Celsius being based on water makes it the most intuitive of the three imo.
Hum... Around here water boils at ~96°C (some labs measure that). And it seems to not freeze at 0°C anywhere on Earth, as it's never pure water, with never an homogeneous freezing point.
It is repeatable, it's not very arbitrary, but "intuitive" doesn't apply in any way.
You must be at altitude. That definitely makes a difference for the boiling point, but of course water freezes at 0. Impurities that you'll encounter in tap water, for example, will not have a large effect on freezing point.
Even if it was different by a few degrees, how does that make the scale any less intuitive?
Differences are neglegtable. 96°C is still going to kill you.
Not really, it's just the one you're more familiar with.
That certainly does play a role, but it also just makes more sense.
No it really doesn't.
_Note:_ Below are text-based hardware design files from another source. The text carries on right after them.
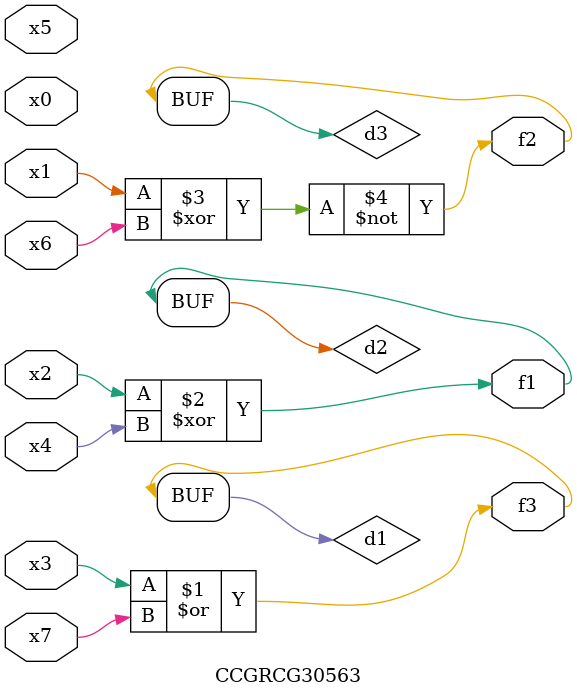
<source format=v>
module CCGRCG30563(
	input x0, x1, x2, x3, x4, x5, x6, x7,
	output f1, f2, f3
);

	wire d1, d2, d3;

	or (d1, x3, x7);
	xor (d2, x2, x4);
	xnor (d3, x1, x6);
	assign f1 = d2;
	assign f2 = d3;
	assign f3 = d1;
endmodule

</source>
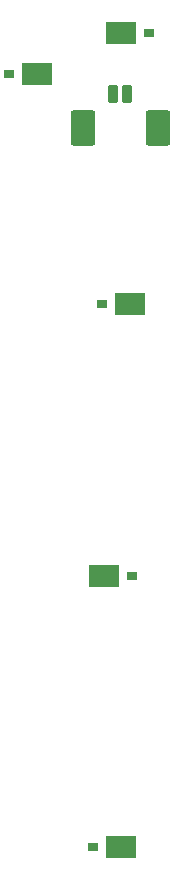
<source format=gbr>
%TF.GenerationSoftware,KiCad,Pcbnew,9.0.0-rc3*%
%TF.CreationDate,2025-06-30T09:22:31-05:00*%
%TF.ProjectId,pv_panel,70765f70-616e-4656-9c2e-6b696361645f,rev?*%
%TF.SameCoordinates,Original*%
%TF.FileFunction,Paste,Bot*%
%TF.FilePolarity,Positive*%
%FSLAX46Y46*%
G04 Gerber Fmt 4.6, Leading zero omitted, Abs format (unit mm)*
G04 Created by KiCad (PCBNEW 9.0.0-rc3) date 2025-06-30 09:22:31*
%MOMM*%
%LPD*%
G01*
G04 APERTURE LIST*
G04 Aperture macros list*
%AMRoundRect*
0 Rectangle with rounded corners*
0 $1 Rounding radius*
0 $2 $3 $4 $5 $6 $7 $8 $9 X,Y pos of 4 corners*
0 Add a 4 corners polygon primitive as box body*
4,1,4,$2,$3,$4,$5,$6,$7,$8,$9,$2,$3,0*
0 Add four circle primitives for the rounded corners*
1,1,$1+$1,$2,$3*
1,1,$1+$1,$4,$5*
1,1,$1+$1,$6,$7*
1,1,$1+$1,$8,$9*
0 Add four rect primitives between the rounded corners*
20,1,$1+$1,$2,$3,$4,$5,0*
20,1,$1+$1,$4,$5,$6,$7,0*
20,1,$1+$1,$6,$7,$8,$9,0*
20,1,$1+$1,$8,$9,$2,$3,0*%
G04 Aperture macros list end*
%ADD10R,0.838200X0.660400*%
%ADD11R,2.641600X1.955800*%
%ADD12RoundRect,0.200000X0.200000X0.600000X-0.200000X0.600000X-0.200000X-0.600000X0.200000X-0.600000X0*%
%ADD13RoundRect,0.250001X0.799999X1.249999X-0.799999X1.249999X-0.799999X-1.249999X0.799999X-1.249999X0*%
G04 APERTURE END LIST*
D10*
%TO.C,CR3*%
X147502000Y-99400000D03*
D11*
X145111800Y-99400000D03*
%TD*%
D10*
%TO.C,CR2*%
X144953900Y-76400000D03*
D11*
X147344100Y-76400000D03*
%TD*%
D10*
%TO.C,CR1*%
X148990200Y-53400000D03*
D11*
X146600000Y-53400000D03*
%TD*%
D10*
%TO.C,CR0*%
X137109800Y-56900000D03*
D11*
X139500000Y-56900000D03*
%TD*%
D12*
%TO.C,J1*%
X147125000Y-58600000D03*
X145875000Y-58600000D03*
D13*
X149675000Y-61500000D03*
X143325000Y-61500000D03*
%TD*%
D10*
%TO.C,CR4*%
X144209800Y-122400000D03*
D11*
X146600000Y-122400000D03*
%TD*%
M02*

</source>
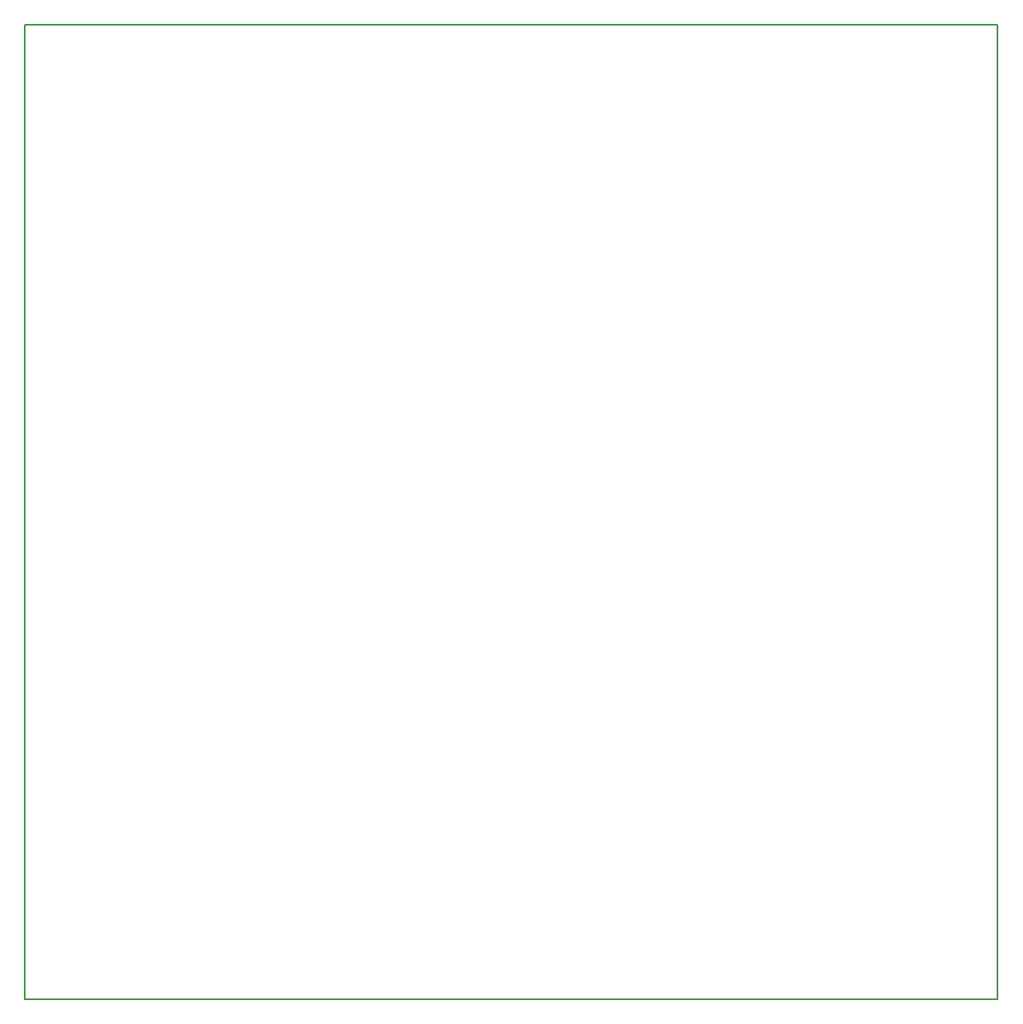
<source format=gm1>
G04 start of page 6 for group 4 idx 4 *
G04 Title: (unknown), outline *
G04 Creator: pcb 20140316 *
G04 CreationDate: Tue 09 Dec 2014 10:14:49 GMT UTC *
G04 For: michael *
G04 Format: Gerber/RS-274X *
G04 PCB-Dimensions (mil): 3930.00 3937.00 *
G04 PCB-Coordinate-Origin: lower left *
%MOIN*%
%FSLAX25Y25*%
%LNGM1*%
%ADD95C,0.0060*%
G54D95*X0Y393700D02*X393000D01*
X0Y200D02*X393000D01*
X0Y393700D02*Y200D01*
X393000Y393700D02*Y200D01*
M02*

</source>
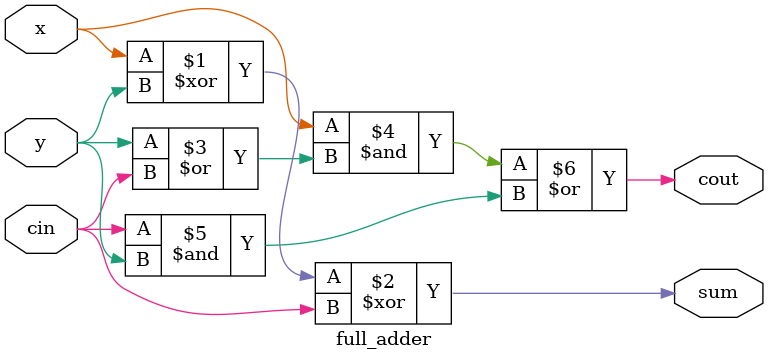
<source format=v>
module full_adder (input x, y, cin, output sum, cout);

	assign sum = (x ^ y) ^ cin;
	assign cout = (x & (y | cin)) | (cin & y);
	
endmodule	
</source>
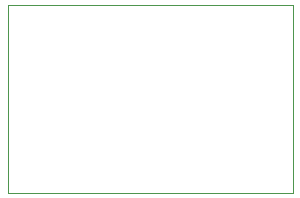
<source format=gbr>
%TF.GenerationSoftware,KiCad,Pcbnew,7.0.2*%
%TF.CreationDate,2023-05-13T14:05:58-05:00*%
%TF.ProjectId,BreadboardLEDArray,42726561-6462-46f6-9172-644c45444172,0*%
%TF.SameCoordinates,Original*%
%TF.FileFunction,Profile,NP*%
%FSLAX46Y46*%
G04 Gerber Fmt 4.6, Leading zero omitted, Abs format (unit mm)*
G04 Created by KiCad (PCBNEW 7.0.2) date 2023-05-13 14:05:58*
%MOMM*%
%LPD*%
G01*
G04 APERTURE LIST*
%TA.AperFunction,Profile*%
%ADD10C,0.100000*%
%TD*%
G04 APERTURE END LIST*
D10*
X173355000Y-125095000D02*
X149225000Y-125095000D01*
X149225000Y-109220000D01*
X173355000Y-109220000D01*
X173355000Y-125095000D01*
M02*

</source>
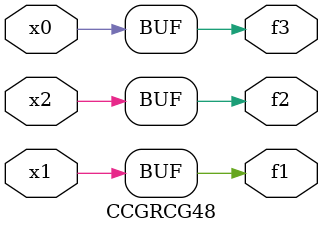
<source format=v>
module CCGRCG48(
	input x0, x1, x2,
	output f1, f2, f3
);
	assign f1 = x1;
	assign f2 = x2;
	assign f3 = x0;
endmodule

</source>
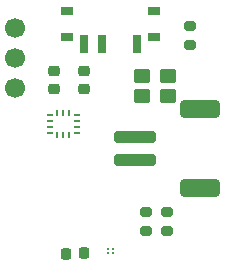
<source format=gtp>
%TF.GenerationSoftware,KiCad,Pcbnew,9.0.3*%
%TF.CreationDate,2025-08-03T21:29:45+01:00*%
%TF.ProjectId,smol-slime-xiao,736d6f6c-2d73-46c6-996d-652d7869616f,1.0*%
%TF.SameCoordinates,Original*%
%TF.FileFunction,Paste,Top*%
%TF.FilePolarity,Positive*%
%FSLAX46Y46*%
G04 Gerber Fmt 4.6, Leading zero omitted, Abs format (unit mm)*
G04 Created by KiCad (PCBNEW 9.0.3) date 2025-08-03 21:29:45*
%MOMM*%
%LPD*%
G01*
G04 APERTURE LIST*
G04 Aperture macros list*
%AMRoundRect*
0 Rectangle with rounded corners*
0 $1 Rounding radius*
0 $2 $3 $4 $5 $6 $7 $8 $9 X,Y pos of 4 corners*
0 Add a 4 corners polygon primitive as box body*
4,1,4,$2,$3,$4,$5,$6,$7,$8,$9,$2,$3,0*
0 Add four circle primitives for the rounded corners*
1,1,$1+$1,$2,$3*
1,1,$1+$1,$4,$5*
1,1,$1+$1,$6,$7*
1,1,$1+$1,$8,$9*
0 Add four rect primitives between the rounded corners*
20,1,$1+$1,$2,$3,$4,$5,0*
20,1,$1+$1,$4,$5,$6,$7,0*
20,1,$1+$1,$6,$7,$8,$9,0*
20,1,$1+$1,$8,$9,$2,$3,0*%
G04 Aperture macros list end*
%ADD10RoundRect,0.250000X0.450000X0.350000X-0.450000X0.350000X-0.450000X-0.350000X0.450000X-0.350000X0*%
%ADD11RoundRect,0.200000X-0.275000X0.200000X-0.275000X-0.200000X0.275000X-0.200000X0.275000X0.200000X0*%
%ADD12RoundRect,0.375000X1.325000X-0.375000X1.325000X0.375000X-1.325000X0.375000X-1.325000X-0.375000X0*%
%ADD13RoundRect,0.208333X1.541667X-0.291667X1.541667X0.291667X-1.541667X0.291667X-1.541667X-0.291667X0*%
%ADD14C,0.240000*%
%ADD15RoundRect,0.225000X-0.225000X-0.250000X0.225000X-0.250000X0.225000X0.250000X-0.225000X0.250000X0*%
%ADD16R,0.700000X1.500000*%
%ADD17R,1.000000X0.800000*%
%ADD18RoundRect,0.225000X-0.250000X0.225000X-0.250000X-0.225000X0.250000X-0.225000X0.250000X0.225000X0*%
%ADD19C,1.700000*%
%ADD20R,0.475000X0.250000*%
%ADD21R,0.250000X0.475000*%
G04 APERTURE END LIST*
D10*
%TO.C,U3*%
X154850000Y-93900000D03*
X152650000Y-93900000D03*
X152650000Y-95600000D03*
X154850000Y-95600000D03*
%TD*%
D11*
%TO.C,R3*%
X156750000Y-89675000D03*
X156750000Y-91325000D03*
%TD*%
D12*
%TO.C,J1*%
X157600000Y-103400000D03*
X157600000Y-96700000D03*
D13*
X152050000Y-101050000D03*
X152050000Y-99050000D03*
%TD*%
D11*
%TO.C,R2*%
X153000000Y-105425000D03*
X153000000Y-107075000D03*
%TD*%
D14*
%TO.C,U2*%
X149800000Y-108550000D03*
X150200000Y-108550000D03*
X149800000Y-108950000D03*
X150200000Y-108950000D03*
%TD*%
D15*
%TO.C,C3*%
X146200000Y-109000000D03*
X147750000Y-108950000D03*
%TD*%
D11*
%TO.C,R1*%
X154750000Y-105425000D03*
X154750000Y-107075000D03*
%TD*%
D16*
%TO.C,SW1*%
X152250000Y-91250000D03*
X149250000Y-91250000D03*
X147750000Y-91250000D03*
D17*
X153650000Y-90600000D03*
X146350000Y-90600000D03*
X153650000Y-88400000D03*
X146350000Y-88400000D03*
%TD*%
D18*
%TO.C,C1*%
X147750000Y-93475000D03*
X147750000Y-95025000D03*
%TD*%
D19*
%TO.C,J2*%
X141945000Y-89840000D03*
X141945000Y-92380000D03*
X141945000Y-94920000D03*
%TD*%
D18*
%TO.C,C2*%
X145250000Y-93475000D03*
X145250000Y-95025000D03*
%TD*%
D20*
%TO.C,U1*%
X147162500Y-98750000D03*
X147162500Y-98250000D03*
X147162500Y-97750000D03*
X147162500Y-97250000D03*
D21*
X146500000Y-97087500D03*
X146000000Y-97087500D03*
X145500000Y-97087500D03*
D20*
X144837500Y-97250000D03*
X144837500Y-97750000D03*
X144837500Y-98250000D03*
X144837500Y-98750000D03*
D21*
X145500000Y-98912500D03*
X146000000Y-98912500D03*
X146500000Y-98912500D03*
%TD*%
M02*

</source>
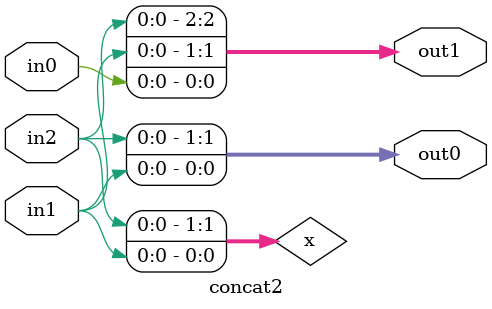
<source format=v>
module concat2(input in0, input in1, input in2, output [2-1:0] out0, output [3-1:0] out1);
  wire [2-1:0] x;
  assign x = {in2, in1};
  assign out0 = x;
  assign out1 = {x, in0};
endmodule

</source>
Knowing water freezes at 0 gives you no help in day to day life vs knowing 32 or 300 for water to freeze. You still have to be cautious driving above the freezing point. Your refrigerator sits a few degrees above 0 instead of 35 or 305.
Knowing it's 20 out only tells you useful information because you memorized what that feels like. You could just have internalized what 375 feels like.
Celsius is nice if you need to build a thermometer from scratch. That's not something people generally do.